An issue related to silver and antimicrobial efficacy that has acquired a degree of attention is time to kill. Diametrically opposite views may be found in the literature regarding the relevance of time to kill in the control of wound pathogens.40,44 A recent publication listed dressing products with their comparative silver content52 and should not be interpreted as though a higher level of silver leads to a shorter kill time or that silver efficacy is primarily time/dose related. In a review of silver biocides in dressings, Silver et al53 stated that conclusions as to one product being more effective than another during in-vitro tests have little bearing on the efficacy of these products in human medicine. Choice of an apposite antibacterial dressing should be based on the clinical results (impact) and not on any single laboratory limitation.44,53 Although the comparative tabular approach is helpful (it provides a hierarchy of silver content by product), the problem arises that much supporting evidence is usually generated following in-vitro testing, and the clinical relevance of such data requires exploration. It also should be put into context of resistance selection and the MSW. Some authors have published data related to a single dressing type extolling the apparent benefits of rapid time to kill. So this is not viewed as an aspect of dressing performance where products are differentiated for marketing purposes, it must be established whether or not time to kill due to topically applied antimicrobials is clinically relevant. The latter may be applicable where such studies use type cultures and not clinical isolates. Of equal or perhaps greater importance is that the test model must represent clinical use (eg, saline, serum, exudate, dead cells).
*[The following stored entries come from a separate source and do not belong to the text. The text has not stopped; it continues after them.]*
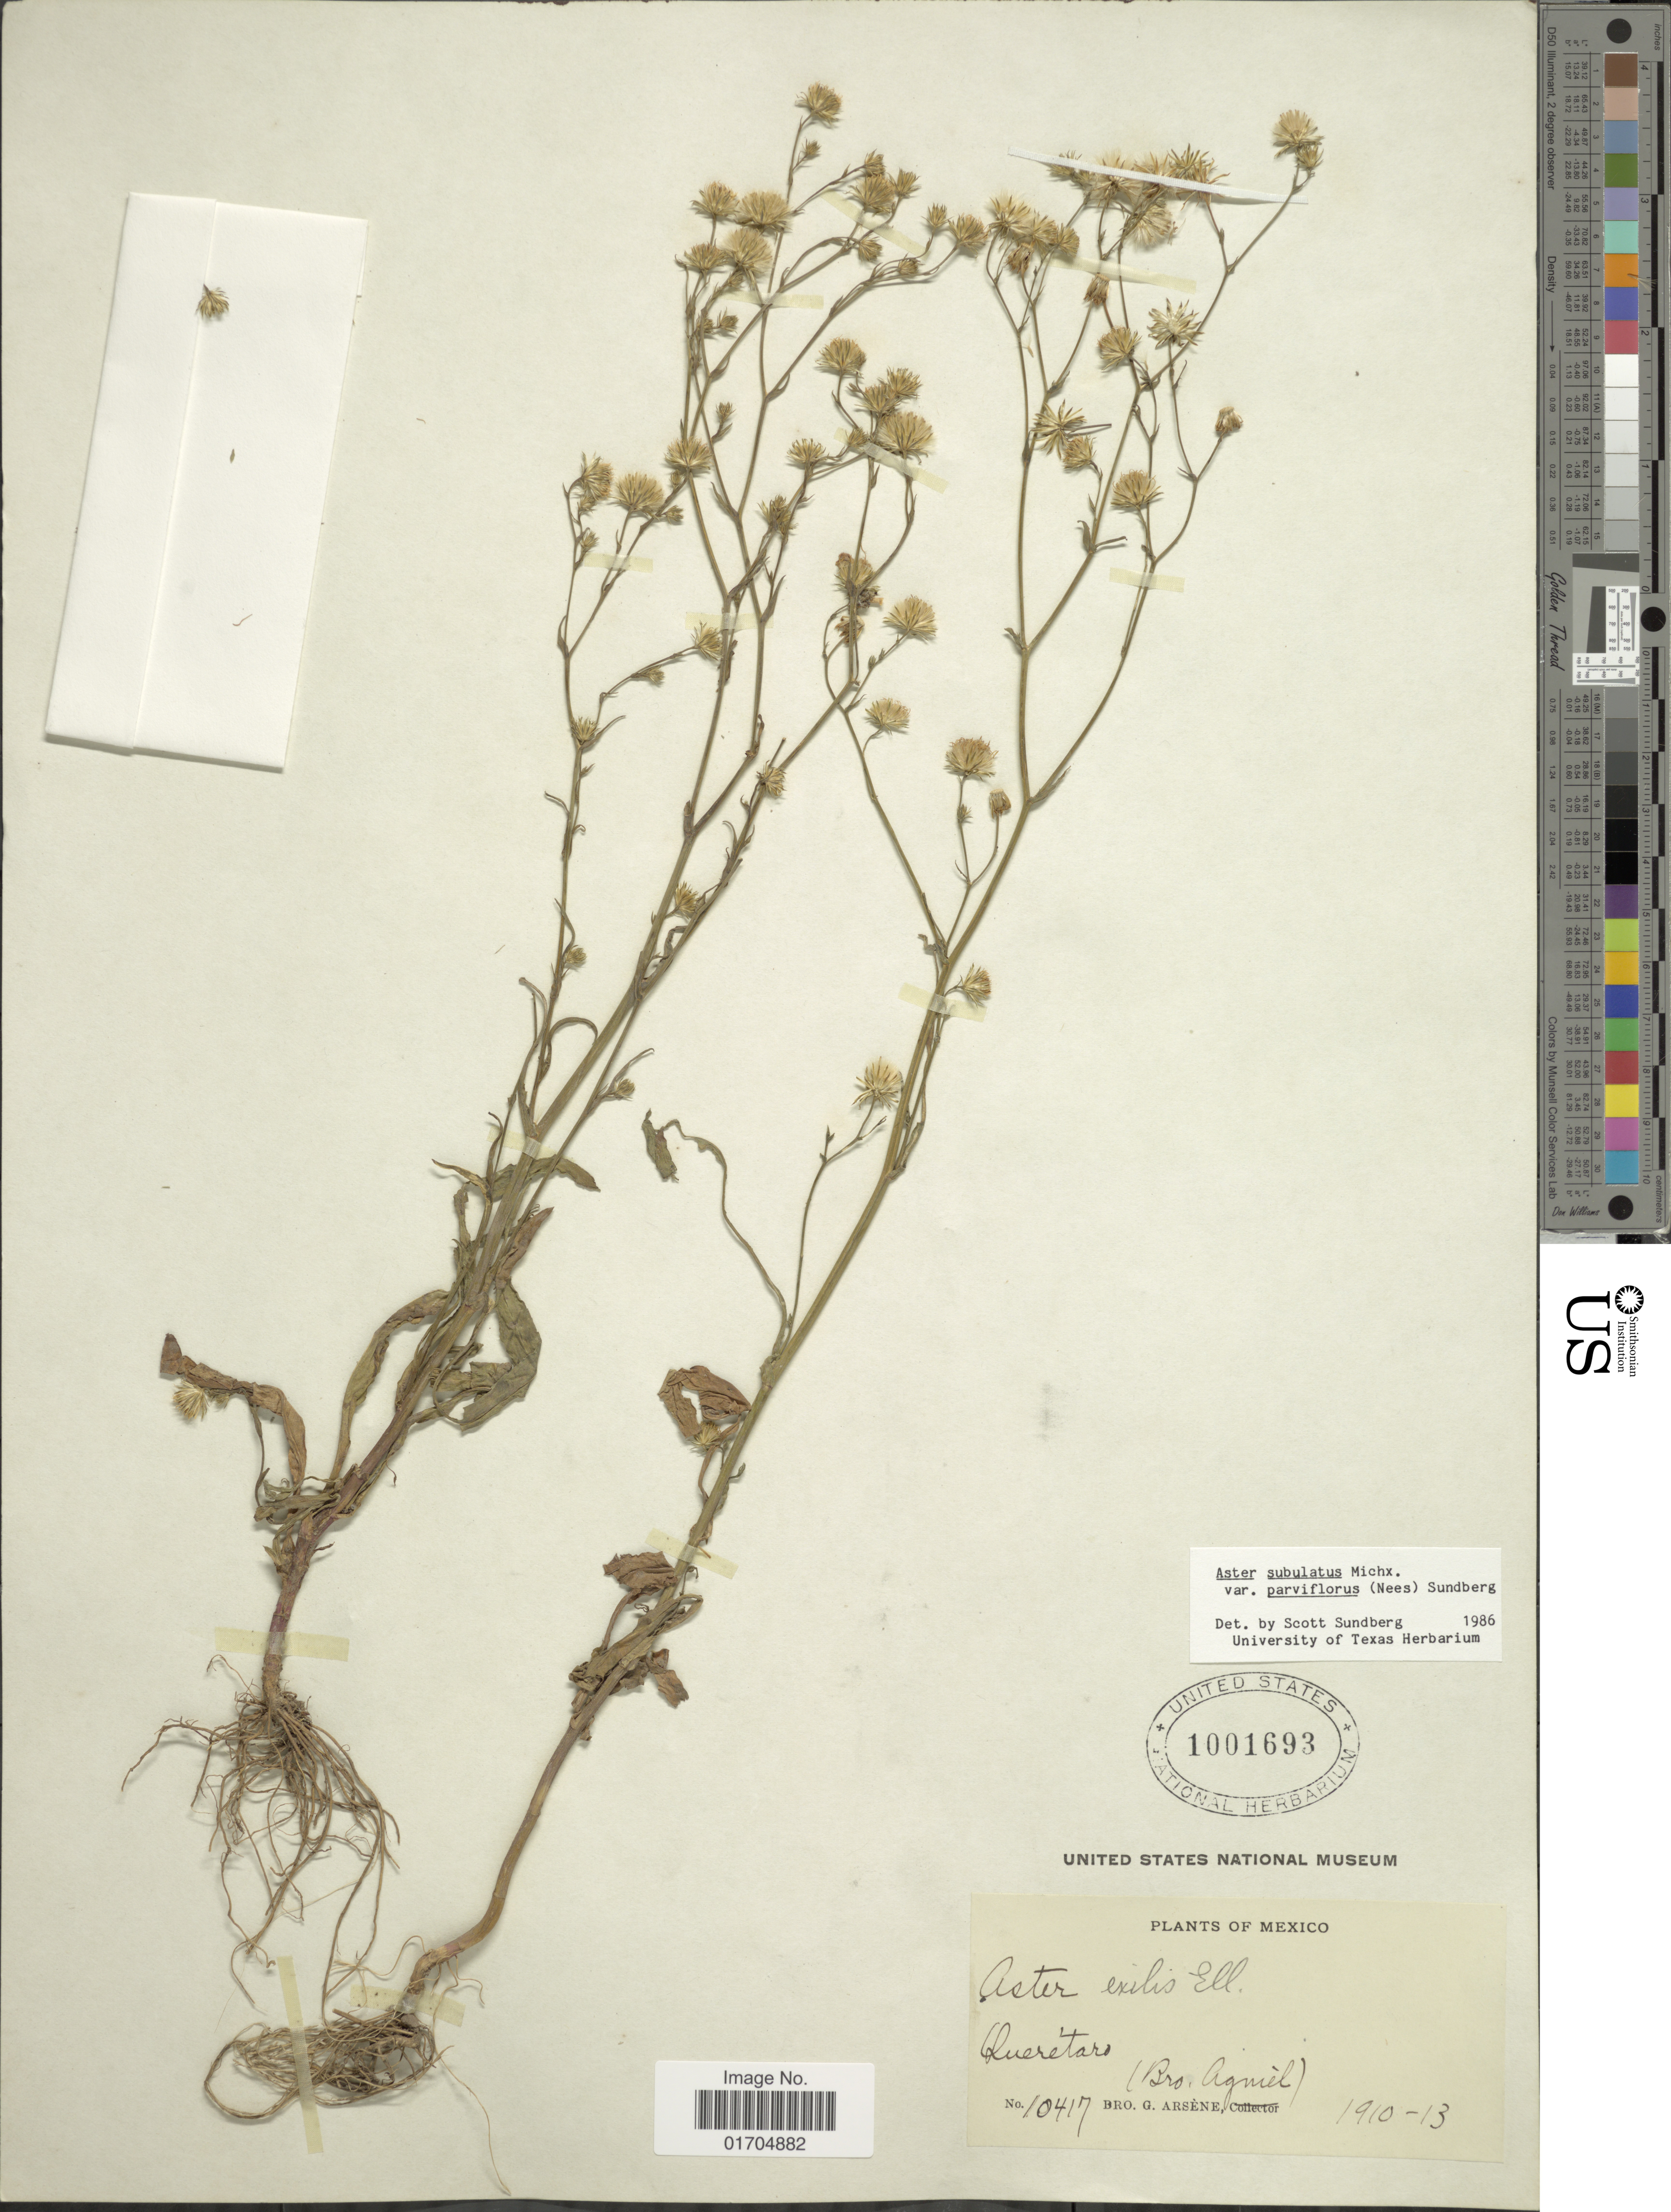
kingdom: Plantae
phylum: Tracheophyta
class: Magnoliopsida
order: Asterales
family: Asteraceae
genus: Symphyotrichum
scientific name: Symphyotrichum subulatum var. parviflorum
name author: (Nees) S.D. Sundb.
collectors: Bro. Agniel & Bro. G. Arsène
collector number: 10417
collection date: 1910/1913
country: Mexico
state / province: Querétaro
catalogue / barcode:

Furthermore, the balance between antimicrobial dressings and systemic antibiotics also needs to be established—when is a topical antimicrobial dressing adequate and when should topical treatment be supplemented with systemic antibiotics?
The appropriate use of topical silver in wound care is not as clear-cut as some publications tend to imply. A number of key areas still need to be resolved. The clinical result is the ultimate test of a silver dressing (ie, does it work in practice?). It is likely that most silver dressings are being used on chronic wounds as opposed to acute wounds, such as burns. It remains to be established if data from these 2 wound types can be reliably transposed. The evidence is now clear that resistance exists in a number of organisms.53 The argument over levels of silver and risks of resistance resulting from inadequate dosing is unresolved. It is apparent that marketing and commercial interests are clouding scientific debate. This requires that clinicians be collectively diligent in the clinical use of silver dressings. There is no compelling evidence regarding the extrapolation of in-vitro data on bacterial activity to the in-vivo clinical situation. No data exists to support dressings according to their silver “dosage.” Silver dressings when used responsibly are of great clinical value.